A crisis like no other, followed by a fast economic rebound, creating an unprecedented situation that is affecting all sectors and countries.
That is the assessment shared by some of the world’s leading business and economics experts about the post-Covid-19 economic recovery in a new podcast series by The National.
PCR, which stands for ‘Post-Covid Recovery’, is an eight-episode limited audio series featuring senior voices including officials from the IMF, OECD, McKinsey, World Economic Forum and the World Travel and Tourism Council.
The narrative style of the series allows for discussions with leading economists, to make sense of the numbers and trends.
“We are not completely out of trouble, but we are on a reasonable path, I think is the way I would put it,” said Petya Koeva Brooks, deputy director in the IMF’s strategy, policy, and review department.
"There's still a lot more things to be done in order for us to feel secure about the recovery."
The Omicron coronavirus variant spreading quickly is also creating more uncertainty about the outlook.
Martin Hirt, senior partner at McKinsey and Co, described the unique nature of the crisis and the recovery.
“It's very visible now that this has been a light-switch-economy type of crisis, where it has been shut down faster than any economic crisis in history. But at the same time, it almost instantly recovered when the lockdowns were ended, when people were able and willing to move around again,” he said.
The impact of the pandemic was such that the recovery is full of imbalances and disruptions in terms of jobs, trade, production, inflation and energy.
“What we're seeing already is that some of these divergences in the recovery that we're seeing in the near term, there's a risk that they translate into lasting scars,” said Ms Koeva Brooks.
According to Laurence Boone, chief economist at the Organisation for Economic Co-operation and Development, the success of the global vaccine distribution to tackle the Covid-19 pandemic is the most important and effective way to support the economic rebound.
“By a factor of 10, the most important policy is actually global co-operation, on vaccination,” she said. "The uncertainty that we're facing is coming from the fact that the global population is not vaccinated, that vaccination distribution is very uneven across countries.”
Vaccinating everyone in the world would be relatively inexpensive.

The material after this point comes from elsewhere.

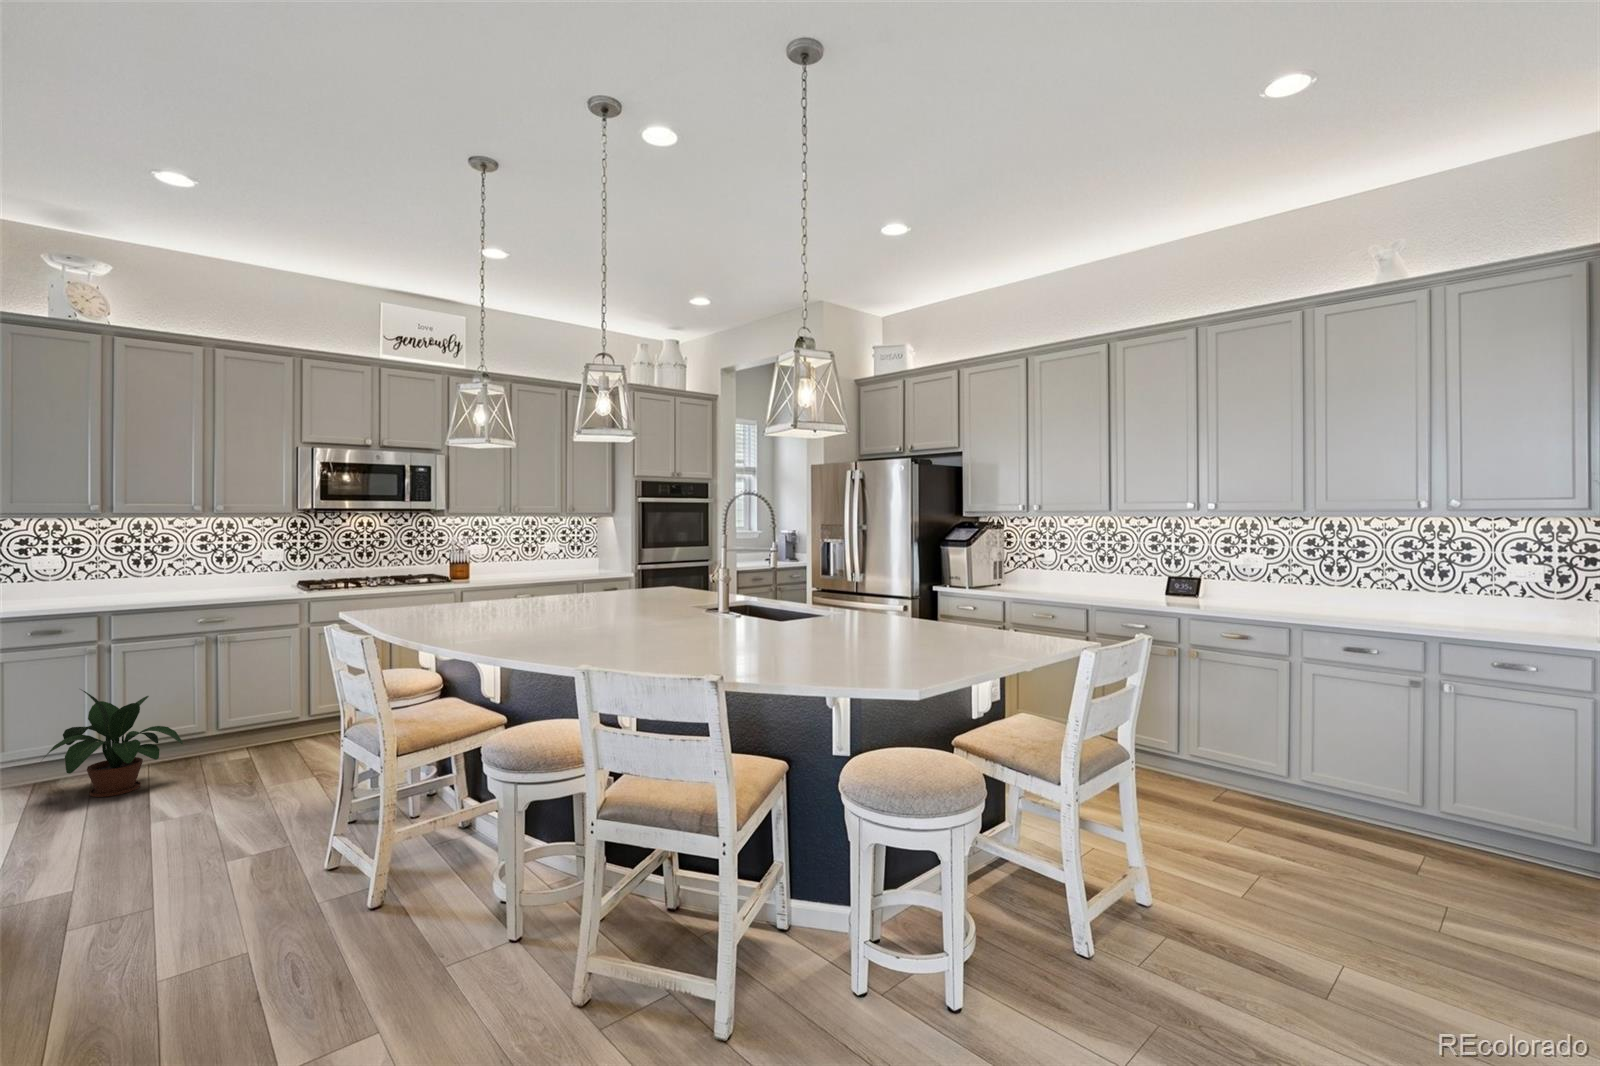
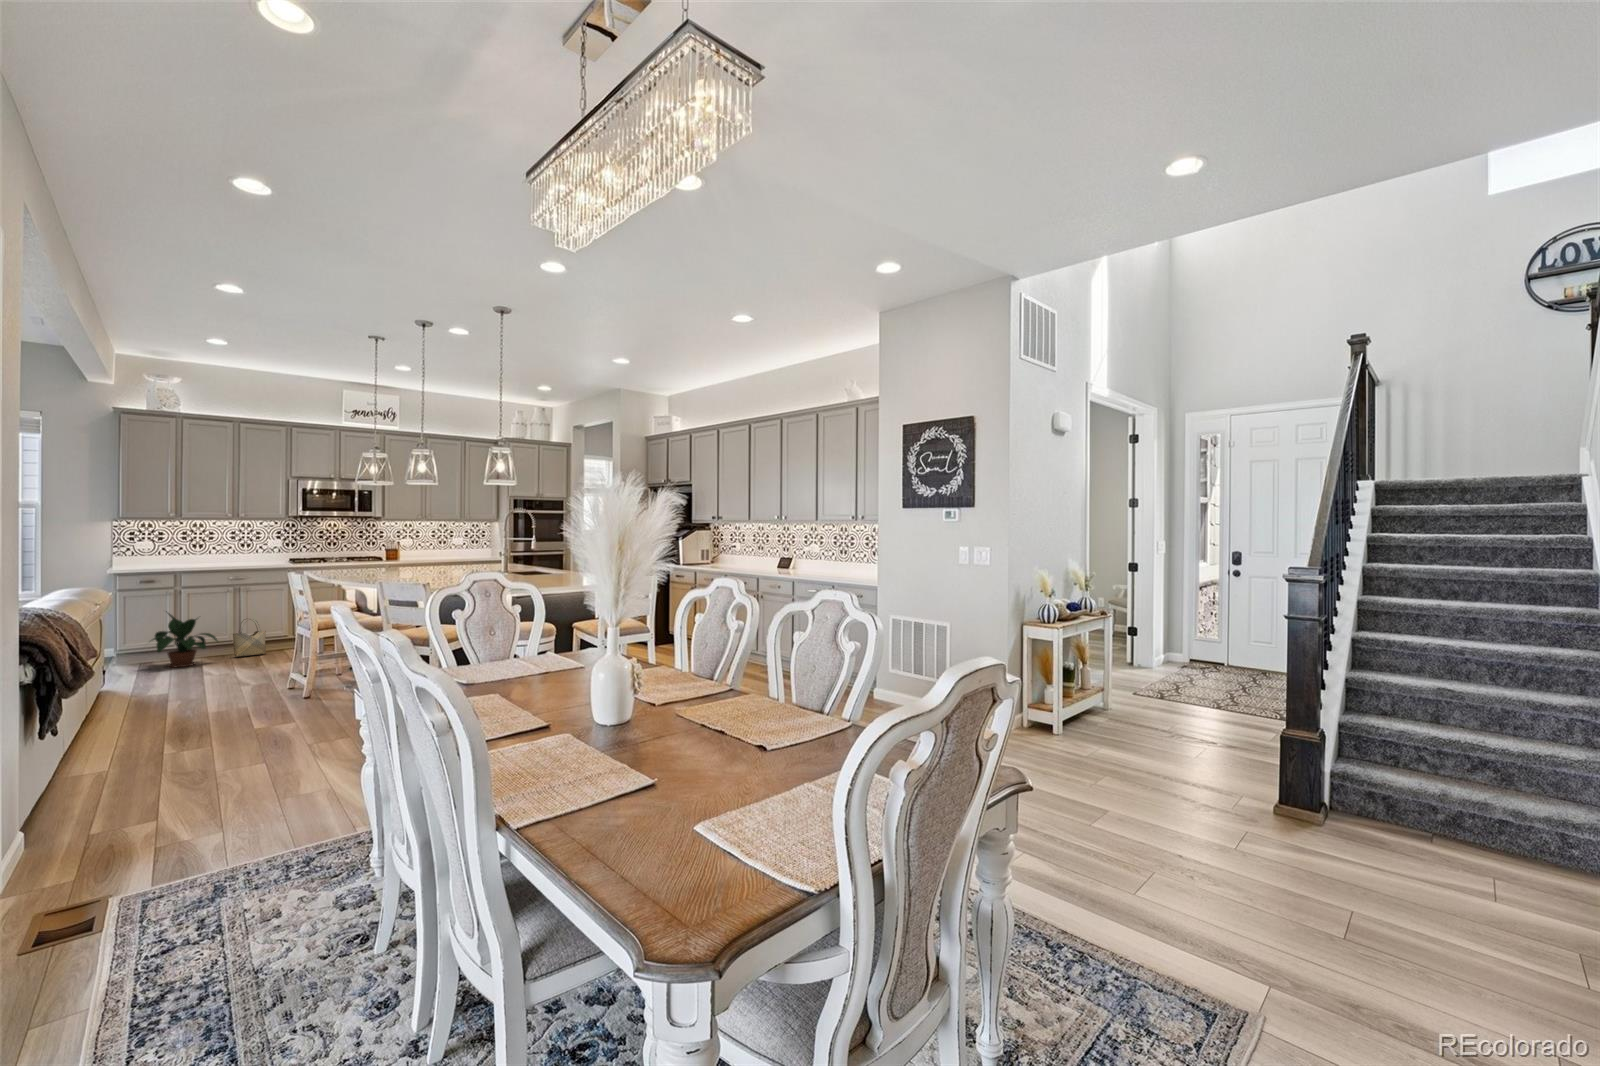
woven basket: none [207,693,265,764] -> present [233,619,266,657]

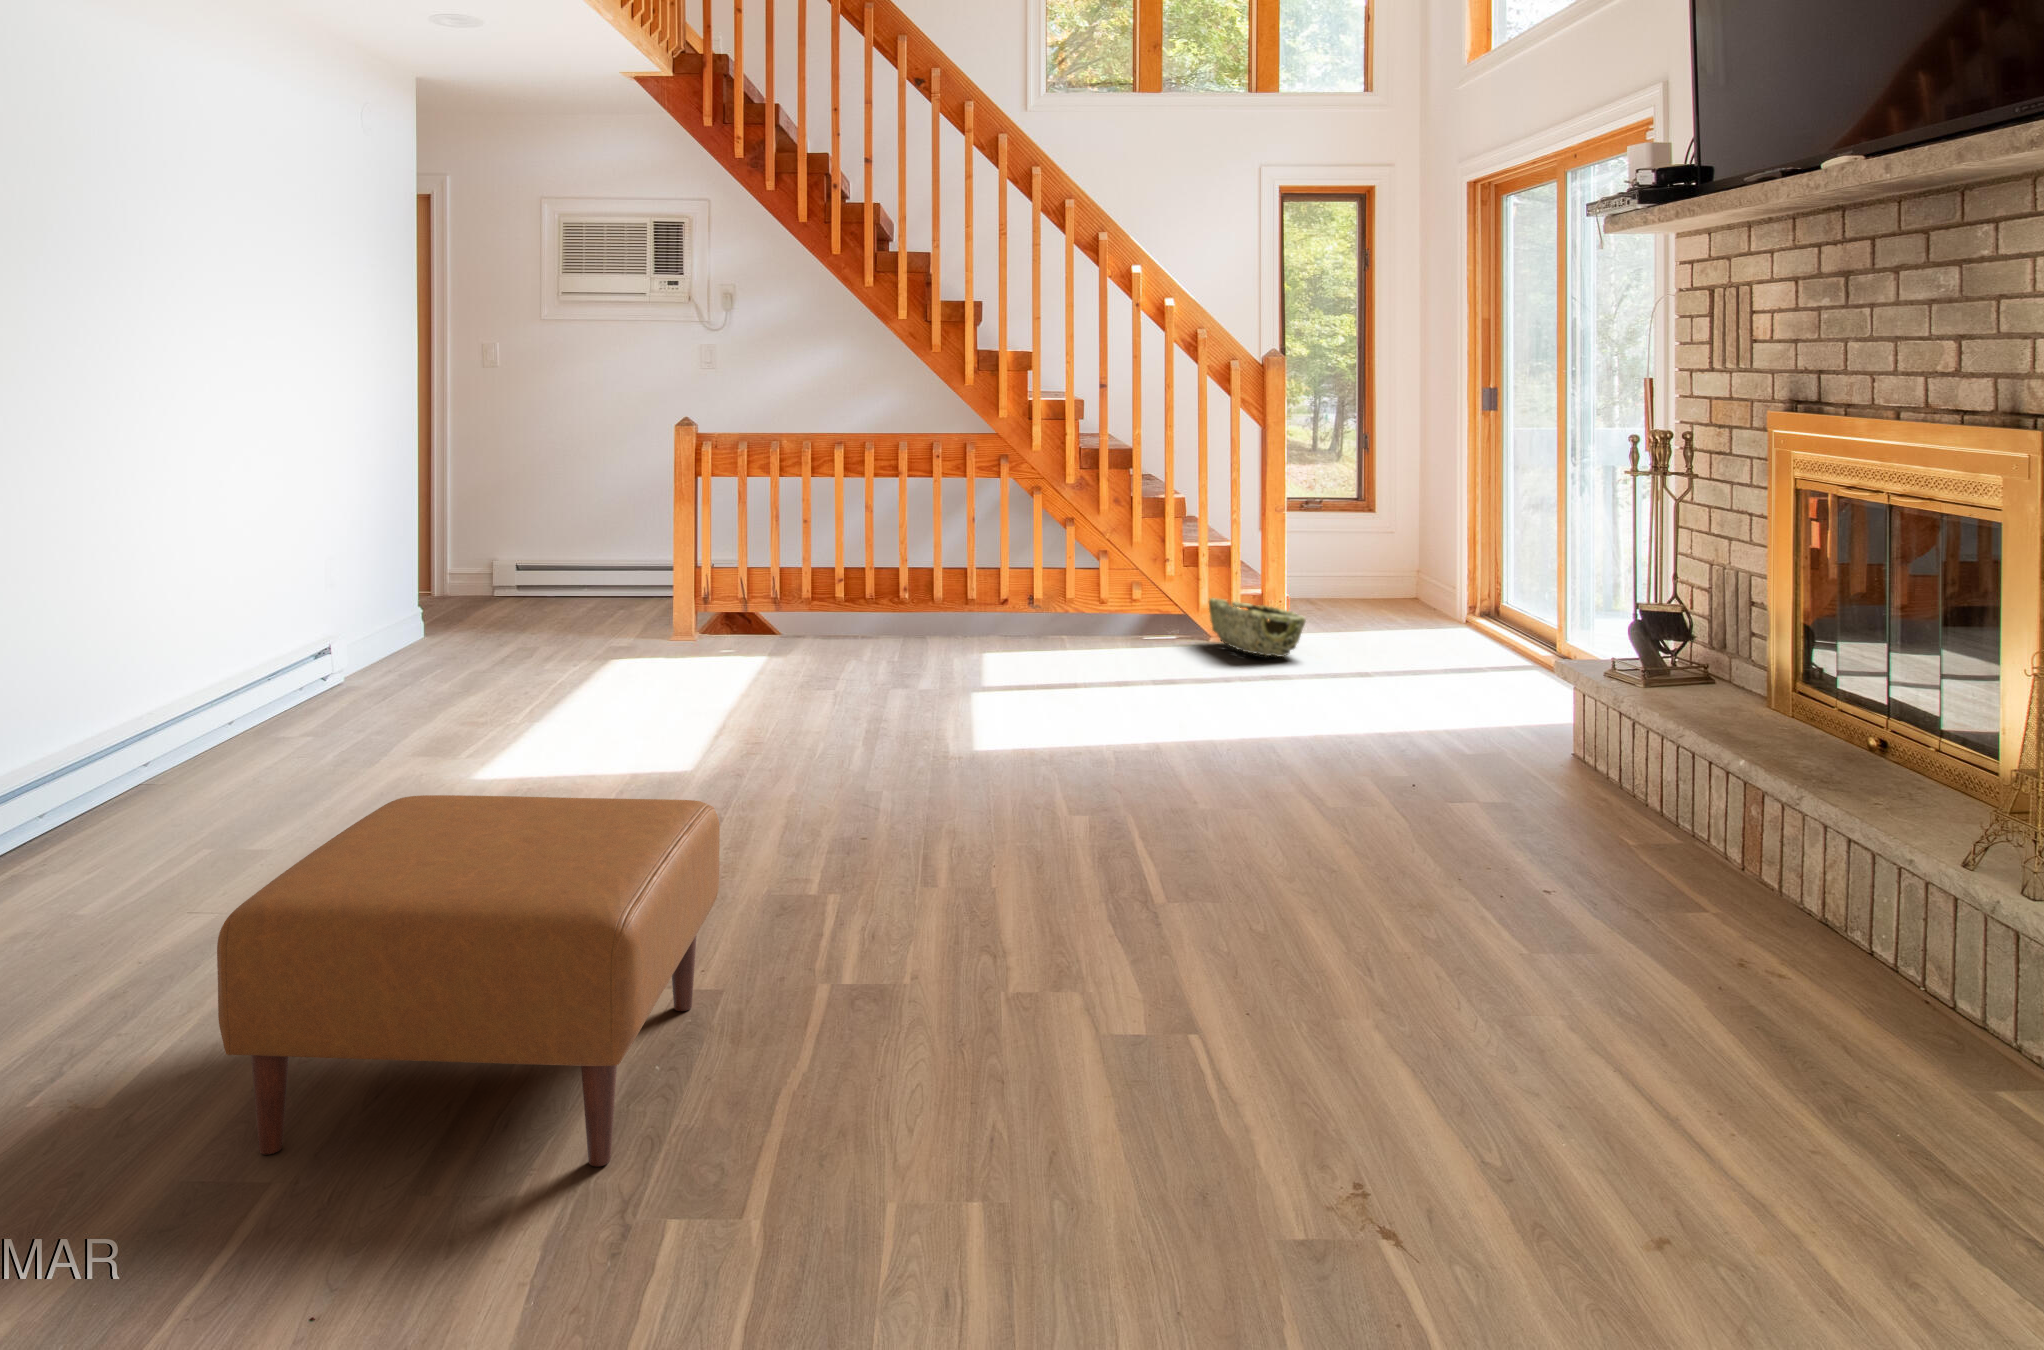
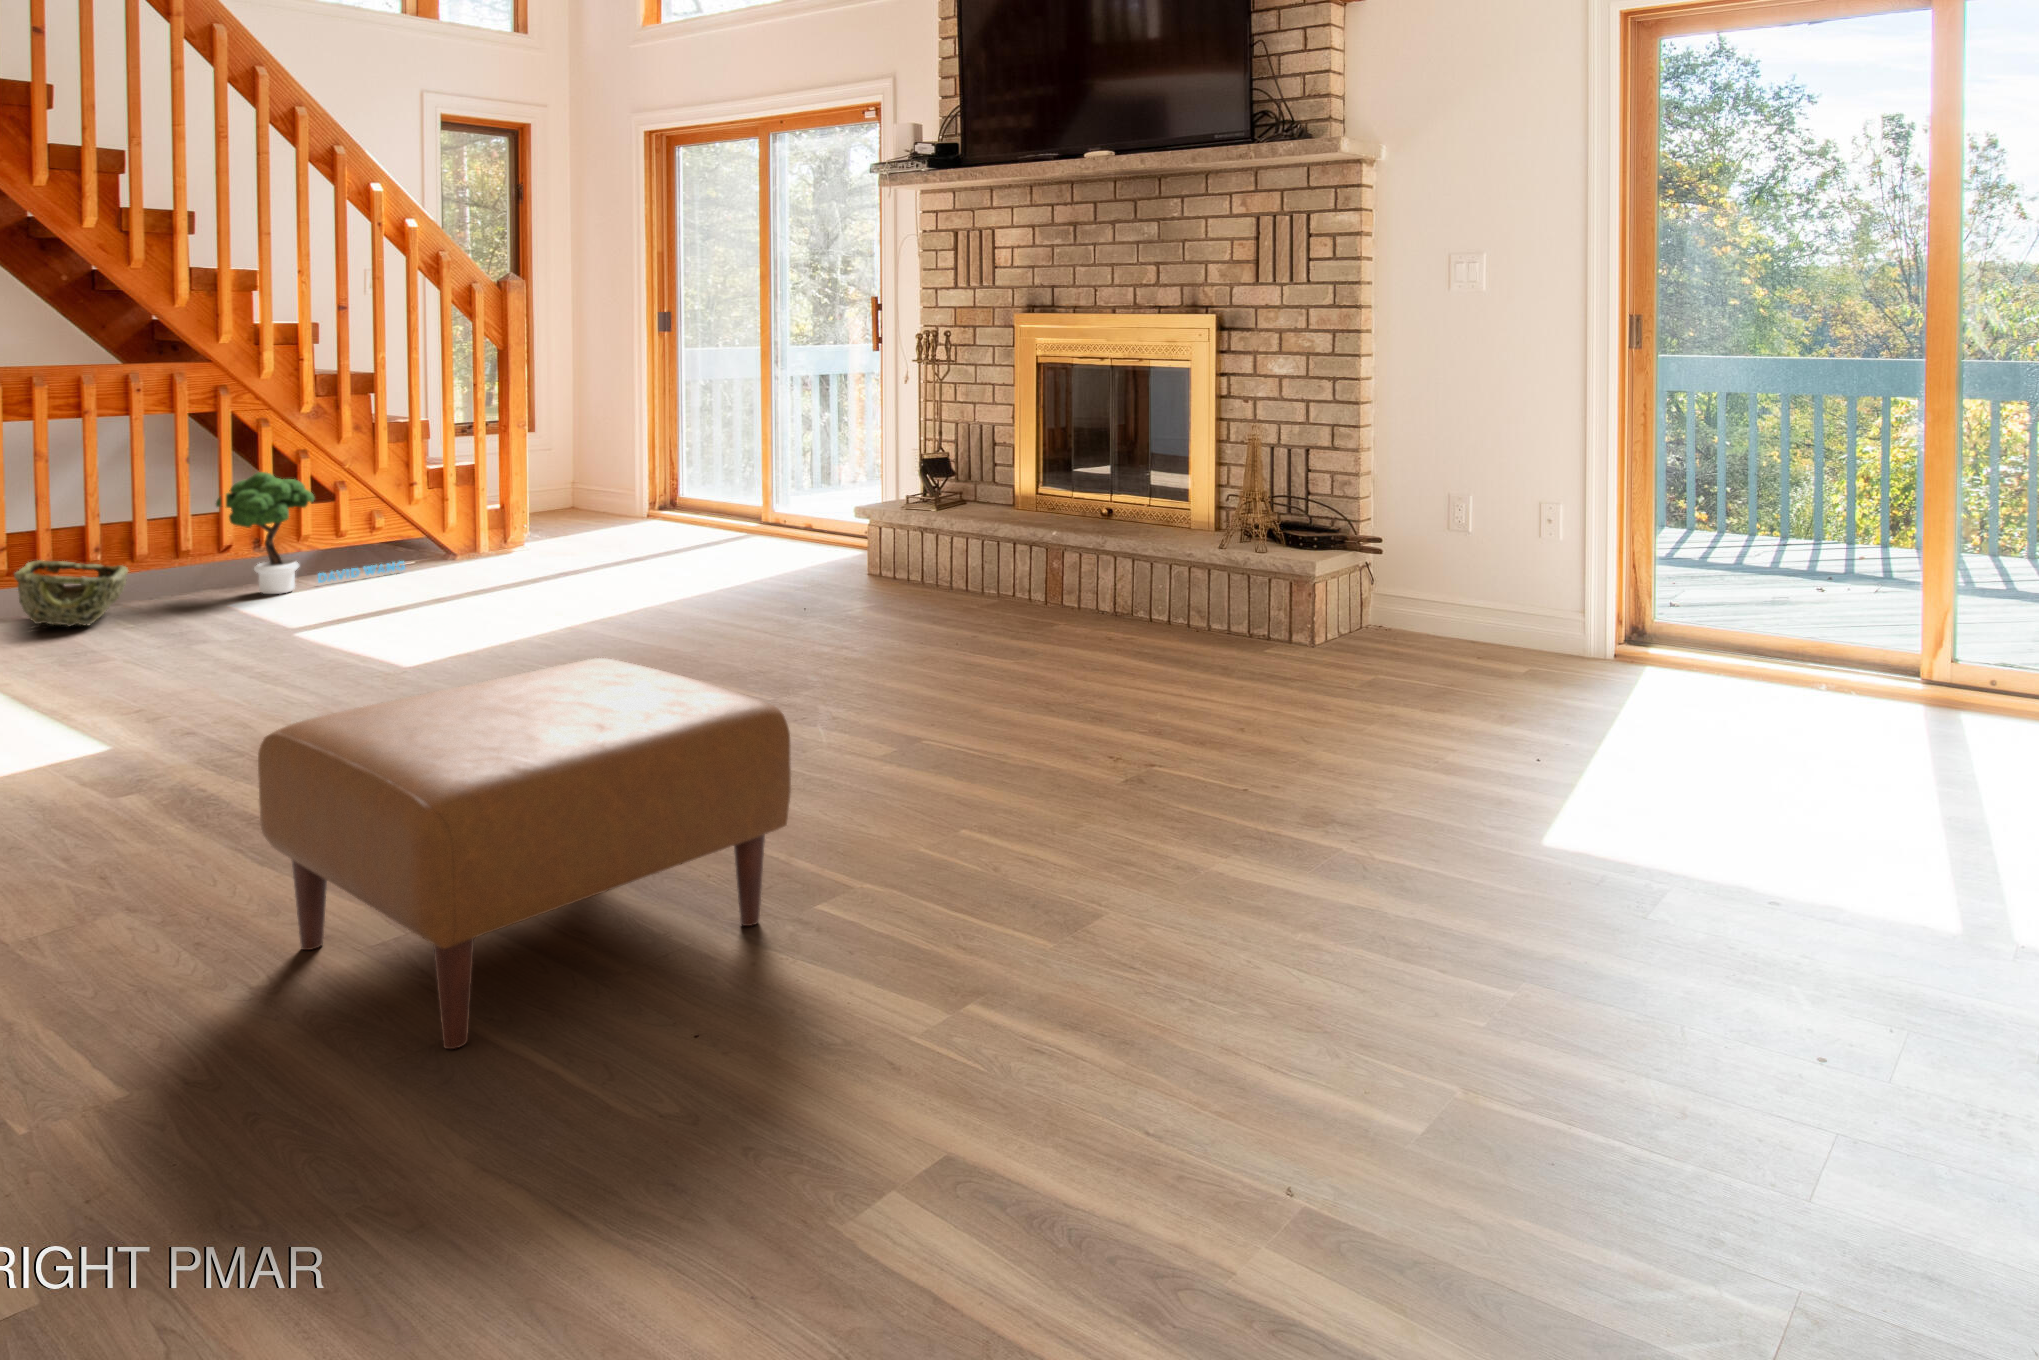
potted tree: none [987,535,1145,649] -> present [216,472,405,594]
woven basket: present [1209,598,1306,657] -> present [14,560,128,627]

"Governments have spent roughly $10 trillion to support their economy in the crisis, whereas bringing the vaccine to the entire population would cost about $50 billion,” said Ms Boone.
Certain sectors such as the key tourism industry, were recovering at slower rates than others.
“Our latest projection showed that in 2021, the global economy is set to receive a modest 30.7 per cent year on year increase from travel and tourism, which is slower than expected ... that will be mainly driven by domestic spending. International spending is set to rise by only 9.3 per cent this year, but we are expecting obviously, much stronger year on year rise for 2022 in terms of international spending, of about 93.8 per cent,” said Tiffany Misrahi, vice-president of policy at the WTTC.
Ms Brooks expressed concern about the inequalities which have been accentuated by the pandemic.
“So we've seen essentially the low-skilled, the young, and in some cases, the women being more affected by this crisis than others.”
Silja Baller, insights lead, frontier insights at the World Economic Forum said: “We can expect the upward wage pressures which are happening for certain jobs, at least to stay around over the medium run, then there's also an expectation that ultimately automation will again become a stronger force.”
The PCR series is also focusing on transitions, shifts and new trends emerging with the recovery.
“The entire planet gathered in Glasgow [at Cop26] to discuss climate change … committing to very high ambition levels,” said Ms Boone. “When we look at the data commitment it is high, but action is actually quite low. One of the key recommendations we're making … is that it's really time to actually address climate change, and do that in a globally co-ordinated way, so that all the actions that are taken are actually globally efficient.”